Filter the lines below, keeping each one that holds "listed".

Photographed scenes with cuboids:

****************

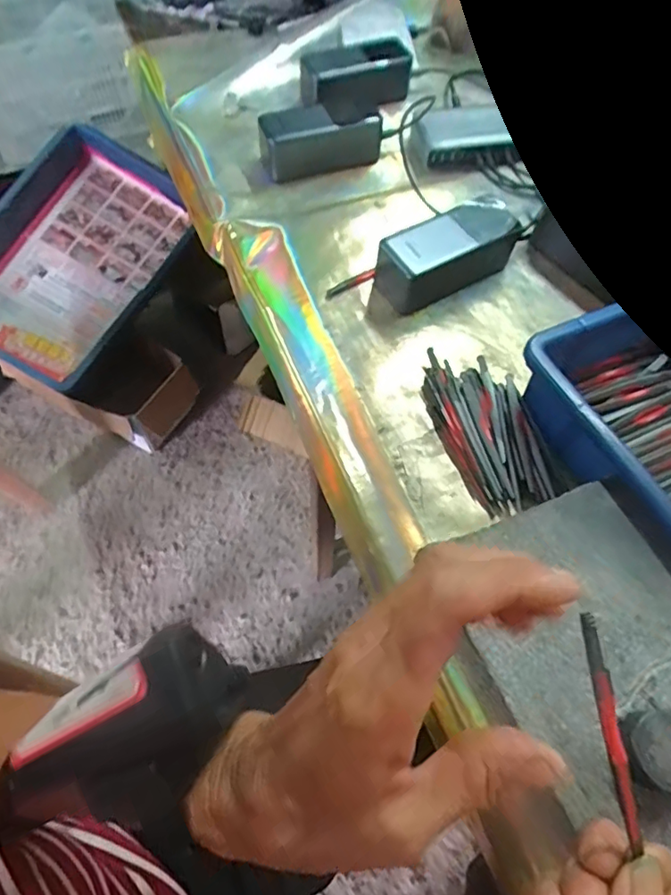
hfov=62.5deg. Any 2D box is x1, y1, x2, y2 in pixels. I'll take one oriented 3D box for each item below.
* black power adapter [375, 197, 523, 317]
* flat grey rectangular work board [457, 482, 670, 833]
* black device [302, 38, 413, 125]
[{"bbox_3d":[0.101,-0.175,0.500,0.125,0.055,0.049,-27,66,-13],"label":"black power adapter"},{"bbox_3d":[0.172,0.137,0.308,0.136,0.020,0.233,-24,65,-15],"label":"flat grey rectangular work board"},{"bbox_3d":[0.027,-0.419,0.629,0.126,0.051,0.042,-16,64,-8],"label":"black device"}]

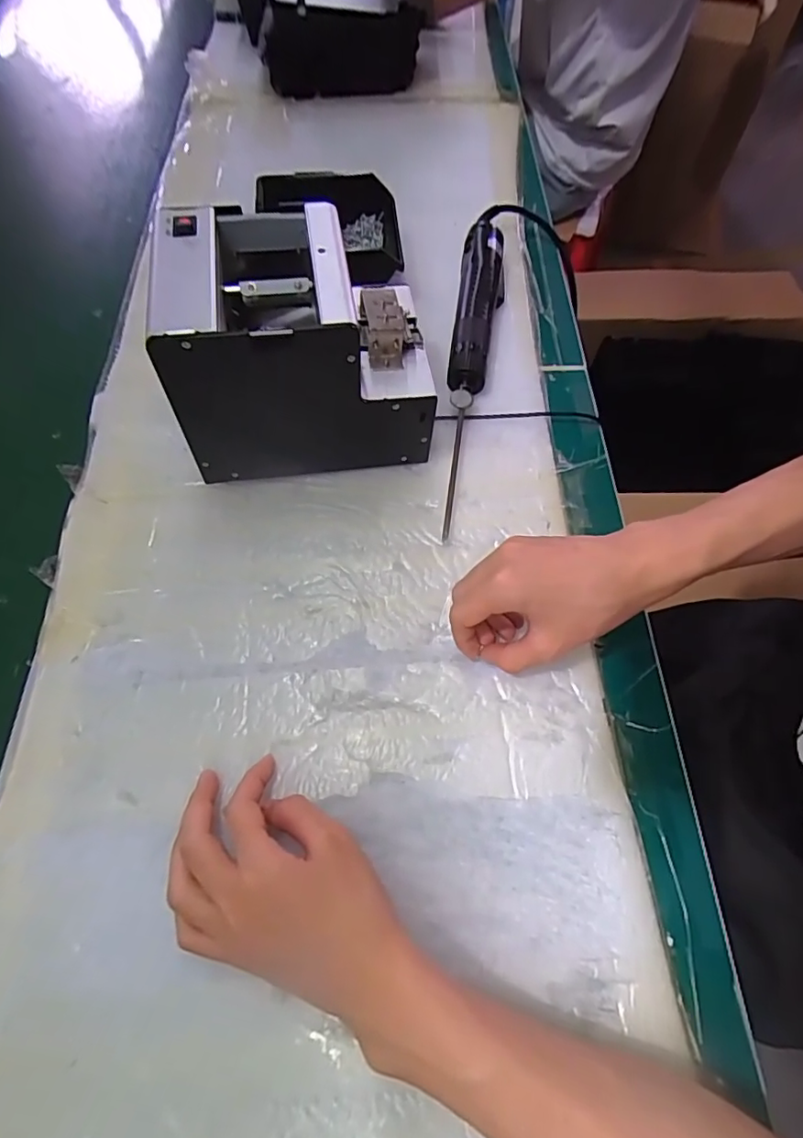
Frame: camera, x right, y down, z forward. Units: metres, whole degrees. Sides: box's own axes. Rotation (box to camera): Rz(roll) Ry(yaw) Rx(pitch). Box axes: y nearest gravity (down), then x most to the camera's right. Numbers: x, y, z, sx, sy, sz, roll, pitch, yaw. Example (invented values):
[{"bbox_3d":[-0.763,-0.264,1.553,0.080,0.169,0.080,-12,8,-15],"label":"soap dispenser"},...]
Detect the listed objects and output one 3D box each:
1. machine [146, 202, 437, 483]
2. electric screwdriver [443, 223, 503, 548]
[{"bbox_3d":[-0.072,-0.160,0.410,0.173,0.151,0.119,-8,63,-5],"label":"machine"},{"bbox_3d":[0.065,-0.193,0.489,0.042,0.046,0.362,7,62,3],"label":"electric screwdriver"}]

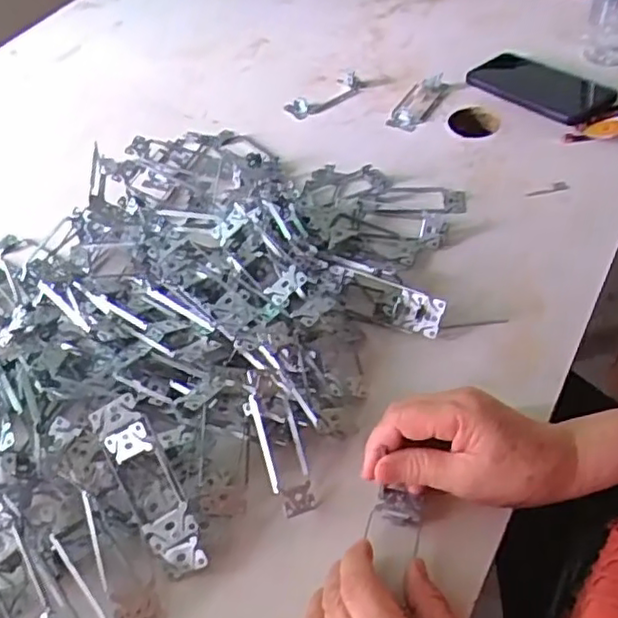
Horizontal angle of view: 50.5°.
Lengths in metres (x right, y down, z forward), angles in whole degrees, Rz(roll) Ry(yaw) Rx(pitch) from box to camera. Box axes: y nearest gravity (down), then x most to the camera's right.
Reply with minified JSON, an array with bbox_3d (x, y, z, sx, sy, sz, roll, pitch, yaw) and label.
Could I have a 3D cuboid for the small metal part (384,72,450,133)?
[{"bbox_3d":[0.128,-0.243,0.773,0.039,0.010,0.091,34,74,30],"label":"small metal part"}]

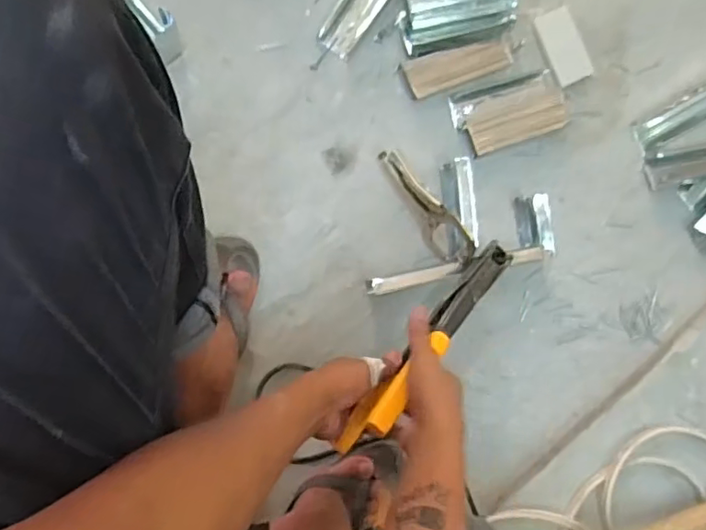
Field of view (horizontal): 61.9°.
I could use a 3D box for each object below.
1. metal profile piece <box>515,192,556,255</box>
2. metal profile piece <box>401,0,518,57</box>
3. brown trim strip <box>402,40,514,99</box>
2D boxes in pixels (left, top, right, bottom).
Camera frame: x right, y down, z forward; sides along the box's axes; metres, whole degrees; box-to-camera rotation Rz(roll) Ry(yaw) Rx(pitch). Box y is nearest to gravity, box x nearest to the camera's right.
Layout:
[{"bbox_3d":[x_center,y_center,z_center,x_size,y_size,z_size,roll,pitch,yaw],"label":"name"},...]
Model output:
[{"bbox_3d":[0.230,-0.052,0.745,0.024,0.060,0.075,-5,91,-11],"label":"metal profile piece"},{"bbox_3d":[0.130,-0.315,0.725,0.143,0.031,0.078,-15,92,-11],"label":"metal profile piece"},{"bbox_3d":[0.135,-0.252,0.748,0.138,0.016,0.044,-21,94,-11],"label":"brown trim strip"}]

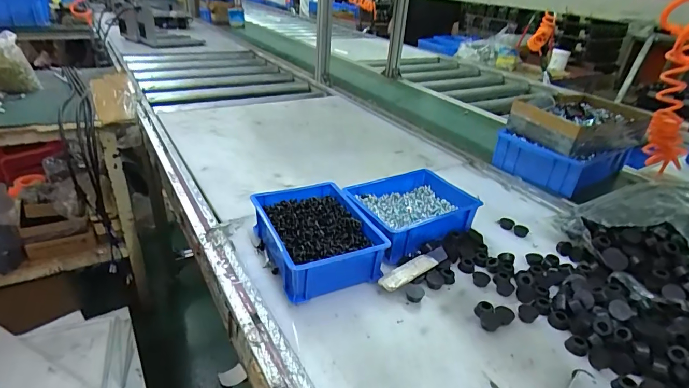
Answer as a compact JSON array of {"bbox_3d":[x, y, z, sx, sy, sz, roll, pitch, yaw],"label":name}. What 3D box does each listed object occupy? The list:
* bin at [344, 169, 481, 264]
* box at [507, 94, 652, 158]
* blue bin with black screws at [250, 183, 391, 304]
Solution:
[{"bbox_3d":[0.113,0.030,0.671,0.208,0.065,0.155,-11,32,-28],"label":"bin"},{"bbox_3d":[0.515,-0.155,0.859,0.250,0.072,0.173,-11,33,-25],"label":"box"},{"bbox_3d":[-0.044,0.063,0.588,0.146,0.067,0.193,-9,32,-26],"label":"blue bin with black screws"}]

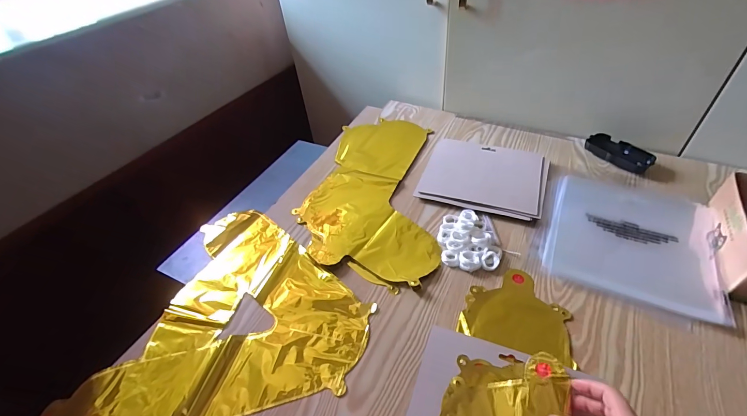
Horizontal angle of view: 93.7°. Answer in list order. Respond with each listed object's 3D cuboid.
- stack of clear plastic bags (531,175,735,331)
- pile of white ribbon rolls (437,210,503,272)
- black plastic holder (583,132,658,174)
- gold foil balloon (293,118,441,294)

****************

Exercise result:
Detect the listed objects and output one 3D box each:
Answer as a compact JSON array of {"bbox_3d":[x, y, z, sx, sy, sz, roll, pitch, yaw],"label":name}. What 3D box does each listed object occupy? The list:
Horizontal angle of view: 93.7°. Answer in list order. Respond with each listed object's 3D cuboid.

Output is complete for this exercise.